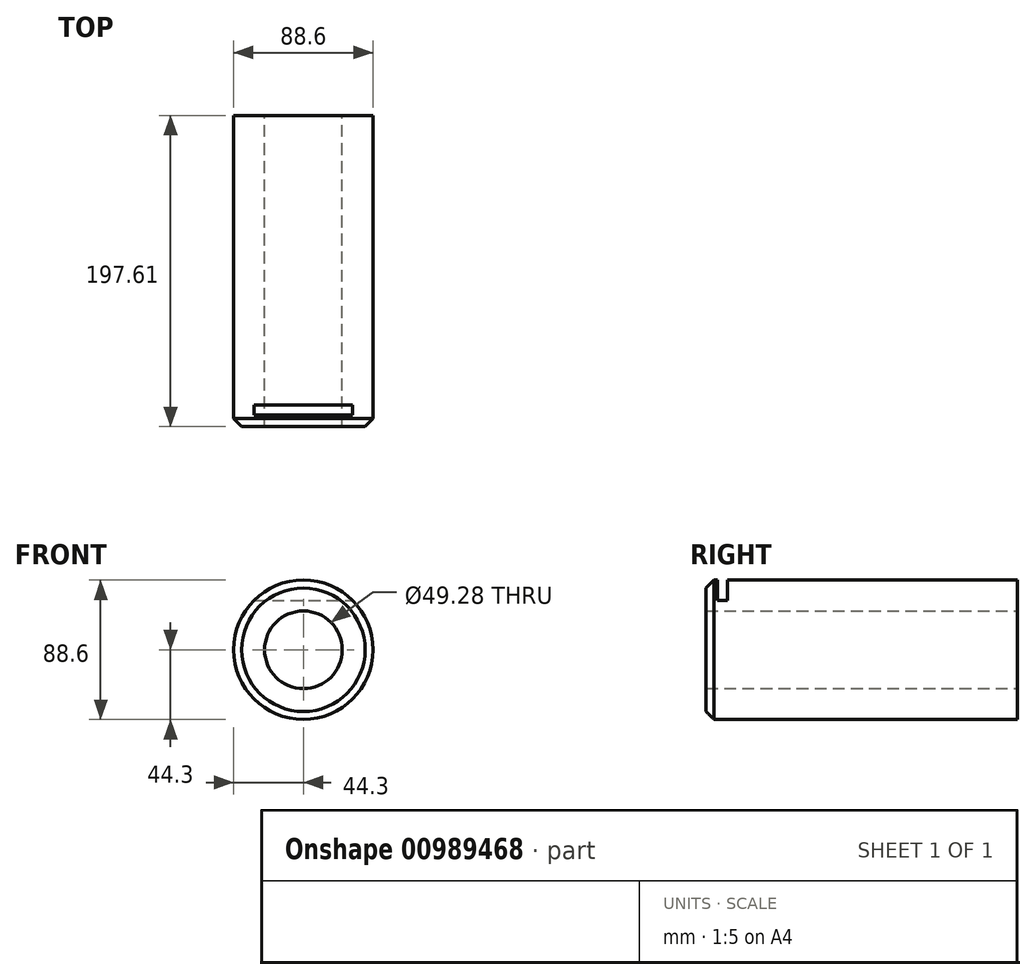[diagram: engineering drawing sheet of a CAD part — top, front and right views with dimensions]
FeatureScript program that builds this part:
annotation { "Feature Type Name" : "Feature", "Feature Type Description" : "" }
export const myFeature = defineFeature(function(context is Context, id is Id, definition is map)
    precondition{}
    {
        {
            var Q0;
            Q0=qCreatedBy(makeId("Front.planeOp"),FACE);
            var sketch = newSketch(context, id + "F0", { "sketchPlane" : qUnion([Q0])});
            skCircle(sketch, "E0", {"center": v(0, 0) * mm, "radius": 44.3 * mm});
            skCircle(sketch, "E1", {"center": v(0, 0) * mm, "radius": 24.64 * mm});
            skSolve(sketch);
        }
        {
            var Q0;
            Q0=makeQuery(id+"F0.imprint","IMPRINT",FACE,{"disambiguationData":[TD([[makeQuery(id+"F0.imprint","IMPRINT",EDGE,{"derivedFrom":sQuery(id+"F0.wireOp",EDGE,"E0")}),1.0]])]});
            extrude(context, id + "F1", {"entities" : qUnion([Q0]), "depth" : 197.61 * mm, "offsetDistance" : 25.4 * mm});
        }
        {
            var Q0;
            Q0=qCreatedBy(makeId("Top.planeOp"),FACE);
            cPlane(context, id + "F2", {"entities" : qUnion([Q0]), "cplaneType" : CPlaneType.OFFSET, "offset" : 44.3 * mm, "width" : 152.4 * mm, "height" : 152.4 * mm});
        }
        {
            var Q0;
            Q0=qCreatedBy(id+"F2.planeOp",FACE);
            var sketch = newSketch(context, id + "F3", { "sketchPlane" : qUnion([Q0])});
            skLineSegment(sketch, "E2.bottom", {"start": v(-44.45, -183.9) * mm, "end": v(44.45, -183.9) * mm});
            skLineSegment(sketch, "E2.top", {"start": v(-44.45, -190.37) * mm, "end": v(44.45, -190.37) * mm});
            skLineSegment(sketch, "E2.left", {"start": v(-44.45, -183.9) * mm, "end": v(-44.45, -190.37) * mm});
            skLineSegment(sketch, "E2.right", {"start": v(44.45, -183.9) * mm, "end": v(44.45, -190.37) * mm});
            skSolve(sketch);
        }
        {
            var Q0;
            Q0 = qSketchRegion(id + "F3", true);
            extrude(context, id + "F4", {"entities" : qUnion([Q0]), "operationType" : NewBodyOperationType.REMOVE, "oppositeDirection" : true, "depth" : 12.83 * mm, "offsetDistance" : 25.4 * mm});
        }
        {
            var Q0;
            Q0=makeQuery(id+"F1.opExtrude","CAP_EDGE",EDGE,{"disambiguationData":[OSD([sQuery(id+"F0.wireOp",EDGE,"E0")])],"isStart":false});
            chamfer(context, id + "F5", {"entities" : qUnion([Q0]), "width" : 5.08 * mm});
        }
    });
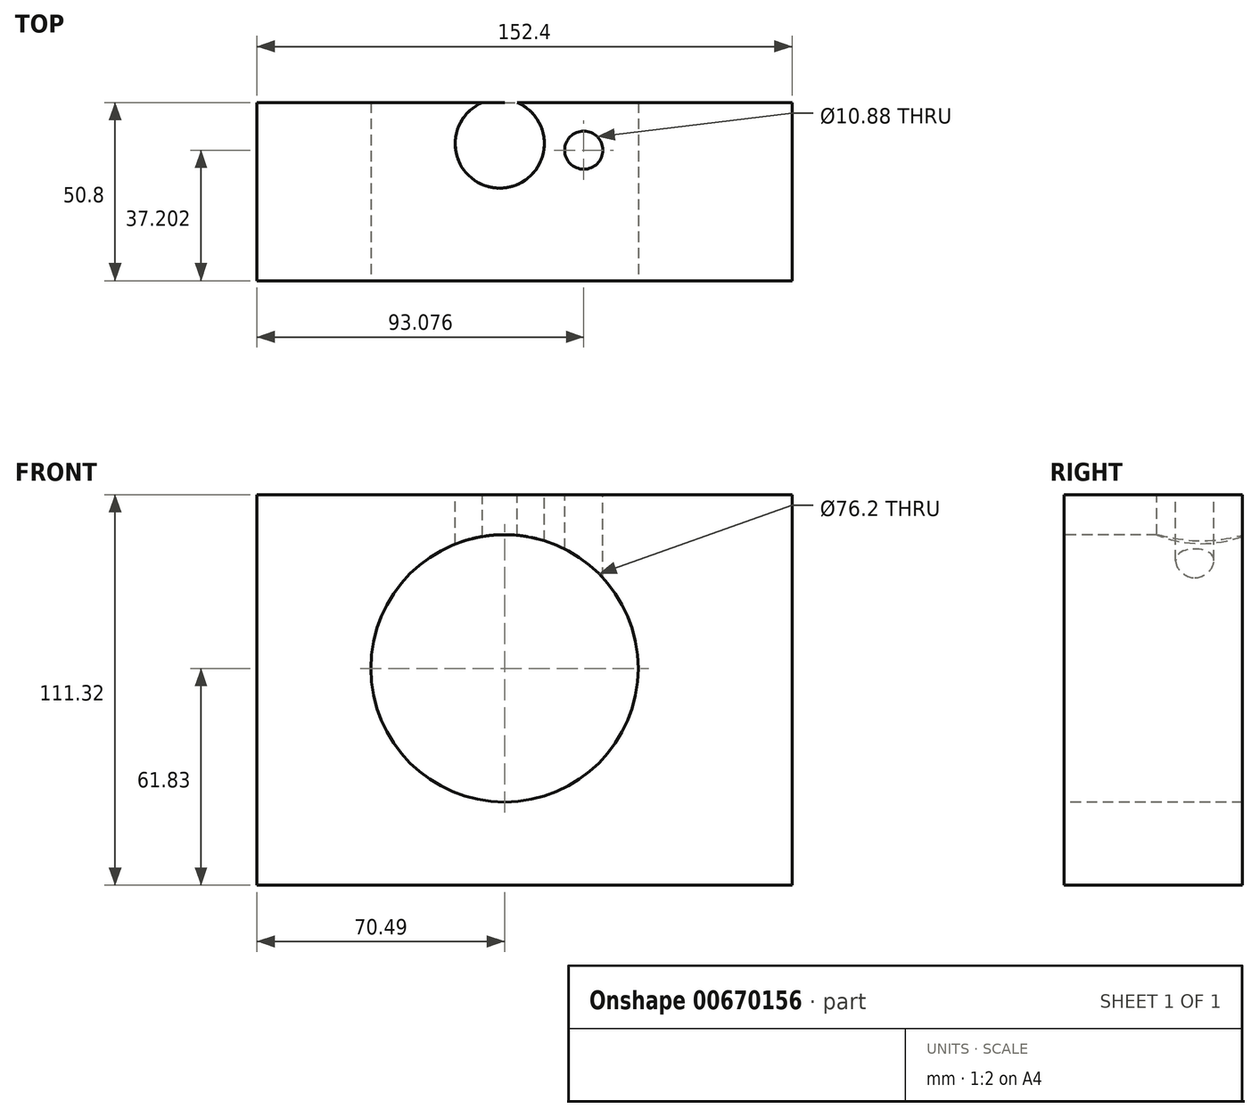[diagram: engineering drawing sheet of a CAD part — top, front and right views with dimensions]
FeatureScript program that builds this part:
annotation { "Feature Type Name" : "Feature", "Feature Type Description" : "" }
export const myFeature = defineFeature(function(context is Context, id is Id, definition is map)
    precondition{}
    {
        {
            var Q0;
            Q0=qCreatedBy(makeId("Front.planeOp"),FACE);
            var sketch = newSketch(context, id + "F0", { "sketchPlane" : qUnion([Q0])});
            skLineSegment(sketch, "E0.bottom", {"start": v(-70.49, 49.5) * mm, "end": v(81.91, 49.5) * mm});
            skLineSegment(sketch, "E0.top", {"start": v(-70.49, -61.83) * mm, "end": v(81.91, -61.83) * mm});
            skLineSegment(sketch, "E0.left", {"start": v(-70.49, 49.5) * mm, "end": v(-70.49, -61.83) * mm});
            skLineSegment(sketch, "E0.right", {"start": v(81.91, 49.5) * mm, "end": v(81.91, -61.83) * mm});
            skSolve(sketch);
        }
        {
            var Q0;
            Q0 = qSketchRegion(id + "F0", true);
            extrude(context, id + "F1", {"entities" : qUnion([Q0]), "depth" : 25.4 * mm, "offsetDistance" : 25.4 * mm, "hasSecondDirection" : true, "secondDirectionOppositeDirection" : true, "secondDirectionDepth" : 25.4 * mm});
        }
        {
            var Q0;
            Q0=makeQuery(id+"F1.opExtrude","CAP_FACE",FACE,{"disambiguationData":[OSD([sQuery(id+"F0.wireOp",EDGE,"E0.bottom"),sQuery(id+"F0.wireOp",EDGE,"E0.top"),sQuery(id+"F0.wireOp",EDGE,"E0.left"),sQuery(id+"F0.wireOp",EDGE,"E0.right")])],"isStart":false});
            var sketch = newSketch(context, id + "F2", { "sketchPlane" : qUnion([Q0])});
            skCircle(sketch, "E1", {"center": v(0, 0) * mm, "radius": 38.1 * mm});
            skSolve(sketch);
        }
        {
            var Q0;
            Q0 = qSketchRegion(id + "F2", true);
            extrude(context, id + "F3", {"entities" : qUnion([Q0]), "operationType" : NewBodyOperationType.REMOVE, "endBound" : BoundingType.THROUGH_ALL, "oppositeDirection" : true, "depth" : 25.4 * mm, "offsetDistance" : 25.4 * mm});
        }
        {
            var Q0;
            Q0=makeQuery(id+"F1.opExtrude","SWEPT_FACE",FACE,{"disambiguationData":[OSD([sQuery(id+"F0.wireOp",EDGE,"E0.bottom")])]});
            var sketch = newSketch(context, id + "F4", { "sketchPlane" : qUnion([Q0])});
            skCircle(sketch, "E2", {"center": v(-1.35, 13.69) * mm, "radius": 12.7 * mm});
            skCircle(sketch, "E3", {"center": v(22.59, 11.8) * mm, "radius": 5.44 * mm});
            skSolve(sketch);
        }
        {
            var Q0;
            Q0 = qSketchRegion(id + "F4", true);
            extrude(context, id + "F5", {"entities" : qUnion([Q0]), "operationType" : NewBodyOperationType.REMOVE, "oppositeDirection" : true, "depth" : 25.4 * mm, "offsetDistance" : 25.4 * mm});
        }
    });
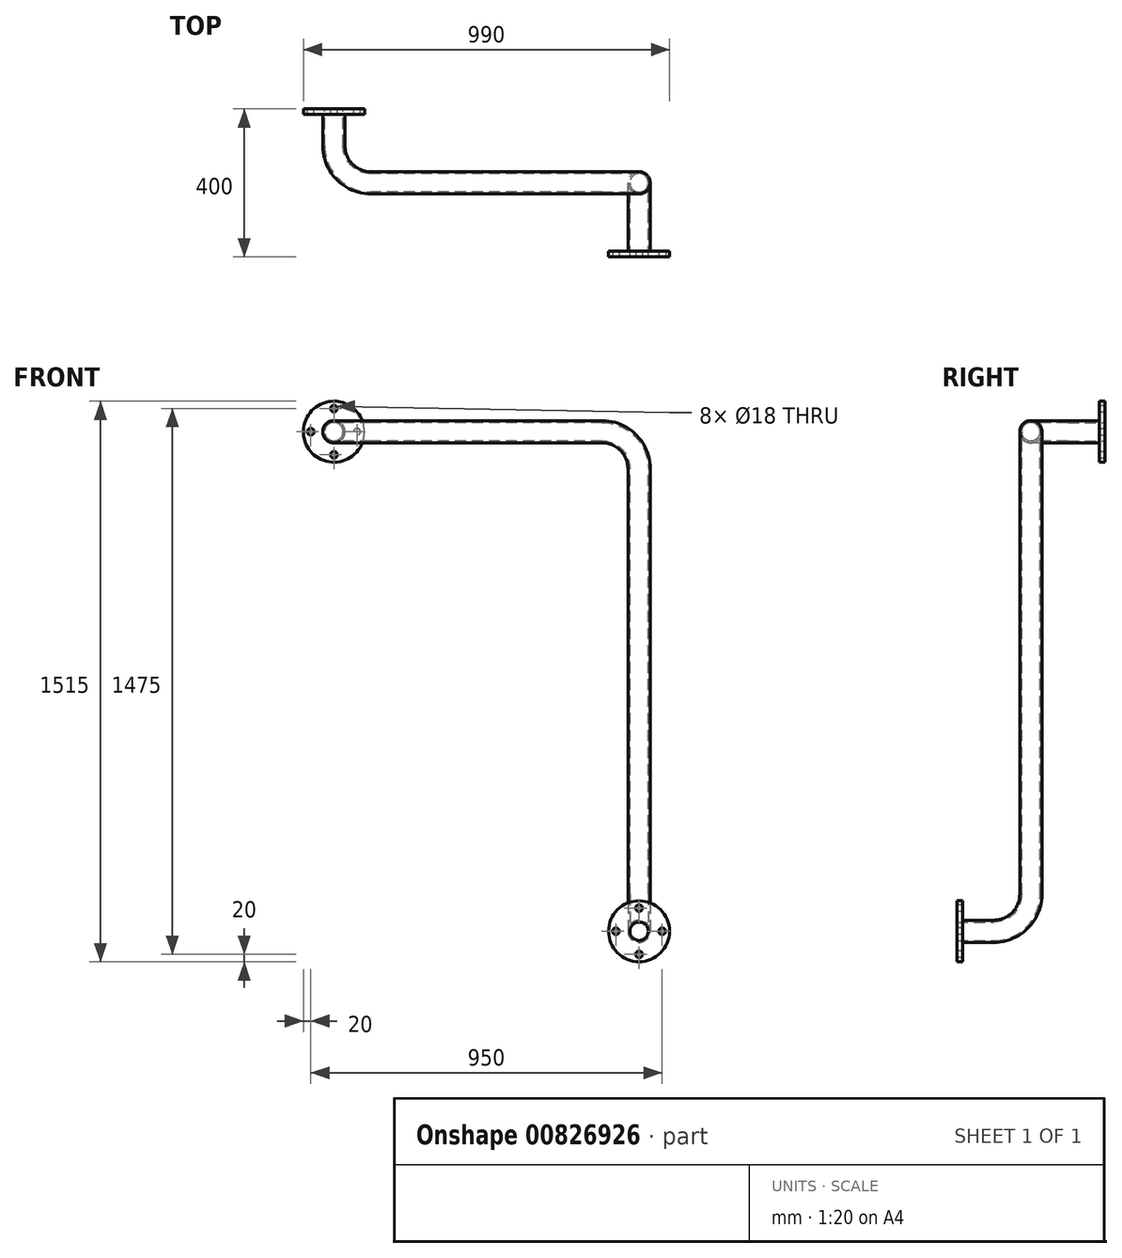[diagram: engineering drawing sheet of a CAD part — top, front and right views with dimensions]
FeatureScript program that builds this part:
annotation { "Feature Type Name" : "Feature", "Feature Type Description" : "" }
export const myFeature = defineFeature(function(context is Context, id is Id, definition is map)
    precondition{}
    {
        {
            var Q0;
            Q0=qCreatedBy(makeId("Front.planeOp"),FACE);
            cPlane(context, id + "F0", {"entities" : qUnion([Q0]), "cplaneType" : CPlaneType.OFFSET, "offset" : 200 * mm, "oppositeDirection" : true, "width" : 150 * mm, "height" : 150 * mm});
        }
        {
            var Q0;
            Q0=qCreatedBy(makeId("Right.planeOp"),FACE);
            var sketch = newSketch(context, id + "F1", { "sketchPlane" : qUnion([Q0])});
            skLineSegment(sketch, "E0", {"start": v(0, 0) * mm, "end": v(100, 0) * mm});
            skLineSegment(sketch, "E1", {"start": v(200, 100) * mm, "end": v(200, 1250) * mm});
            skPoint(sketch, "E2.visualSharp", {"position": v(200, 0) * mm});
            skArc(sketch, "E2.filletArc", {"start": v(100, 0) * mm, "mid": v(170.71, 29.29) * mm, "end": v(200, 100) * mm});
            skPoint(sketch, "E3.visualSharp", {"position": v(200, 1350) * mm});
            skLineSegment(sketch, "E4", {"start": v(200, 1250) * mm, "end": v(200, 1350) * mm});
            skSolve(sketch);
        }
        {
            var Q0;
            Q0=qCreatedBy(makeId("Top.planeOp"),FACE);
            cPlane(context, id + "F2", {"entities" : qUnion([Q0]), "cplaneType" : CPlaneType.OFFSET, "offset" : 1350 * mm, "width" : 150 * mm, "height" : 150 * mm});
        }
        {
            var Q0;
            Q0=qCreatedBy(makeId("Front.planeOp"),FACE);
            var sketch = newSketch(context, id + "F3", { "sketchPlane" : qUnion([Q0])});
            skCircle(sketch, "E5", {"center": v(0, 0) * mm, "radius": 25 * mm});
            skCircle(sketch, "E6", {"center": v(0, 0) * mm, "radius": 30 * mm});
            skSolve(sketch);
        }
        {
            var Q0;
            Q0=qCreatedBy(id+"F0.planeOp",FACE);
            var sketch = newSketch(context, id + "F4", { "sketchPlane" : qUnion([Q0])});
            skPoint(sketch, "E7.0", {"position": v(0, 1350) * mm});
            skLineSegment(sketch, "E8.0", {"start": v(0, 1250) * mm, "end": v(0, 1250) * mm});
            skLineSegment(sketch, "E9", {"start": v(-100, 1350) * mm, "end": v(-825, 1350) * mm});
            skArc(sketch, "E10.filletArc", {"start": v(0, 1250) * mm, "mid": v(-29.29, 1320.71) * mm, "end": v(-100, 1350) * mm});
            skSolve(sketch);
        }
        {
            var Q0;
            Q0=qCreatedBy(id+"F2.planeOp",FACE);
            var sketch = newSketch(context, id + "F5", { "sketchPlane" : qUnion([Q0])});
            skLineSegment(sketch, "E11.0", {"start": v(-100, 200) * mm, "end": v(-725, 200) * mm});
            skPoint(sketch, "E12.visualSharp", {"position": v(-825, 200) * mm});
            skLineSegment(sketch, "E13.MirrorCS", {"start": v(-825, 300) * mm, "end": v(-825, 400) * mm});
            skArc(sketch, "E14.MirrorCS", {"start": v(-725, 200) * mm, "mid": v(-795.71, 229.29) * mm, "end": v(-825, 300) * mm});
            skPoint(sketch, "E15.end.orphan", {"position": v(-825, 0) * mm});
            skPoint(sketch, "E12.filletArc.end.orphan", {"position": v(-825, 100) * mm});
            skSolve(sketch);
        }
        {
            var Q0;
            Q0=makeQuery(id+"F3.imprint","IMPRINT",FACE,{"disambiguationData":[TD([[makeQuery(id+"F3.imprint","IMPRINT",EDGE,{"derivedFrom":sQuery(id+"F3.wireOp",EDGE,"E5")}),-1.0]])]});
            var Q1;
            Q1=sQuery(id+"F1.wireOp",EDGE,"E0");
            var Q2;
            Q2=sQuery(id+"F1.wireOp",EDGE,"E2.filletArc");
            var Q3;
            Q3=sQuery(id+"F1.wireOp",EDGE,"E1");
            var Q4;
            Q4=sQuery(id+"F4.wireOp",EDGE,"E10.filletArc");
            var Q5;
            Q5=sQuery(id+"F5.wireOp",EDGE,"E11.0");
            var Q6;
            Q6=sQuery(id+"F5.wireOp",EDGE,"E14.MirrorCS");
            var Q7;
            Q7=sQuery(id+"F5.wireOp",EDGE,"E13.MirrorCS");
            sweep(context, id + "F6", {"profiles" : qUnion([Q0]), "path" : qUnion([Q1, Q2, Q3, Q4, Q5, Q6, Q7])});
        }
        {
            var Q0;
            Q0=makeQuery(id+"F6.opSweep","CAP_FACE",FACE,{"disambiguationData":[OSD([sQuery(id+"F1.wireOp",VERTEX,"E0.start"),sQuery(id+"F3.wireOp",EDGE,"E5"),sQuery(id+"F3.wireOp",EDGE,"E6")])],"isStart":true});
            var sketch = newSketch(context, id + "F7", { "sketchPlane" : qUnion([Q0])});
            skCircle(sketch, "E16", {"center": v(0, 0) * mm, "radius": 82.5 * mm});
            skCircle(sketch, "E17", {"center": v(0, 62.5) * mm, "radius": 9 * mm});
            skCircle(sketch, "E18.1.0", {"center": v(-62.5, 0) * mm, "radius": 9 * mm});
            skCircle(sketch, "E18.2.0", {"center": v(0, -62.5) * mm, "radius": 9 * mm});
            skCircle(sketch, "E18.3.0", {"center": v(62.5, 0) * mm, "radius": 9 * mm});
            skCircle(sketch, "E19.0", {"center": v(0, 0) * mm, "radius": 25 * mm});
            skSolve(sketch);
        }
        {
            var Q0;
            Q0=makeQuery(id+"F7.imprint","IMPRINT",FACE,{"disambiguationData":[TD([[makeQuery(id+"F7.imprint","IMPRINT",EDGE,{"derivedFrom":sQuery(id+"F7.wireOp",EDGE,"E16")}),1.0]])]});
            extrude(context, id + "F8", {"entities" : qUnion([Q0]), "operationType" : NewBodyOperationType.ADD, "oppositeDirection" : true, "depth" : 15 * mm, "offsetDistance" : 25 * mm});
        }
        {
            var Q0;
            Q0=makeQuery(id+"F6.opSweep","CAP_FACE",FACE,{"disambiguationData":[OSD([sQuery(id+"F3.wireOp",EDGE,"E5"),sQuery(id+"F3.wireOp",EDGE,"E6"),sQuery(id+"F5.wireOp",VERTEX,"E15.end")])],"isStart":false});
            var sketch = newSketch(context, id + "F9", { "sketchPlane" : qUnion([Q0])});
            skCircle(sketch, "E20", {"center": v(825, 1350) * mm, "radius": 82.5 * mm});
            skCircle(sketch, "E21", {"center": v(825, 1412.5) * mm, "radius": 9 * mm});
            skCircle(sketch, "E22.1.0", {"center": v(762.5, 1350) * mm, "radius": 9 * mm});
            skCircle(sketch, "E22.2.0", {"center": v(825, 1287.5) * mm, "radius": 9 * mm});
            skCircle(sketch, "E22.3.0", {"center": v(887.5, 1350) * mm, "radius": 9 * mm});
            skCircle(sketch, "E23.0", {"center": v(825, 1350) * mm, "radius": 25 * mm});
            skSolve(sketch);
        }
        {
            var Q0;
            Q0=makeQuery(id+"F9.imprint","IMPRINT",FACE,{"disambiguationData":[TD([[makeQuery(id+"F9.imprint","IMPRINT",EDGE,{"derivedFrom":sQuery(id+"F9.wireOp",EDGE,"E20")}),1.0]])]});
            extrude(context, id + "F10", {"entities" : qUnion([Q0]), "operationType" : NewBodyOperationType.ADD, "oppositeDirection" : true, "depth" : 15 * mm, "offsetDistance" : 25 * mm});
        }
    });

**INSTRUCTION:** Find each row above that contains the string "visualSharp", with case counting, and copy every such row in full.

**THE SOLUTION:**
            skPoint(sketch, "E2.visualSharp", {"position": v(200, 0) * mm});
            skPoint(sketch, "E3.visualSharp", {"position": v(200, 1350) * mm});
            skPoint(sketch, "E12.visualSharp", {"position": v(-825, 200) * mm});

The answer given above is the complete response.